Emotionalpunk.com
Media Review
Music Quality: 8.0
Production: 7.5
Originality: 8.5
Tracklisting
2. Under Your Skin
3. Rough Road
4. Saddest Song
5. Keep You Guessing
6. I'll Confess
7. Light Years Behind
8. White Light! What Light?
9. Good For Nothing
10. He's A Space Case
11. Swarm
12. Hell Of A Saint
Amidst a scene and genre filled with a sense of speck and sparkle, The Cardinal Sin bring a sort of rawness that is sincerely refreshing on “Hurry Up And Wait.” The follow-up to an EP, this full-length sounds a bit crisper and louder, but wholly retains the same sort of clustered, textured production effort. Catchiness is also inevitable, especially with blasting choruses on tracks like “Rough Road,” when singer James Russell belts out, “trade everything for a better year!”

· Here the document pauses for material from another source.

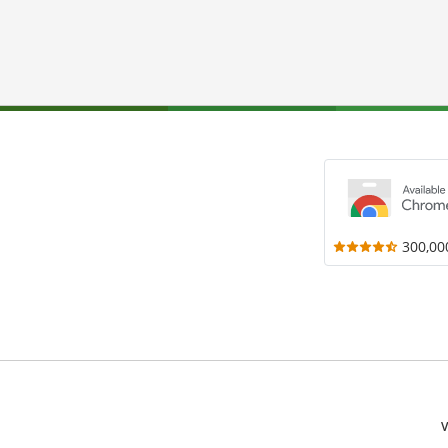
300,00
V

When you look at it from a totally elemental level, especially being a fan of some of their former band, The Cardinal Sin sound like they picked up where Cadillac Blindside left off—they perform with the same vivid, unique vocal vein, and continue to play in a similar primitive way as before. What’s most apparent with “Hurry Up And Wait” is that the song structure has been simplified—what was once mathy and almost messy is now straightforward.
In my ears, this is perfection—it contrasts the untidy guitars and angsty vocals with a sense of song structure. Though, to be honest, the disc can tend to almost get to be too much, in small to mid-sized doses, The Cardinal Sin’s debut LP is a fantastic blast from the past. RIYL: Early Get Up Kids, The Replacements, or, of course, Cadillac Blindside.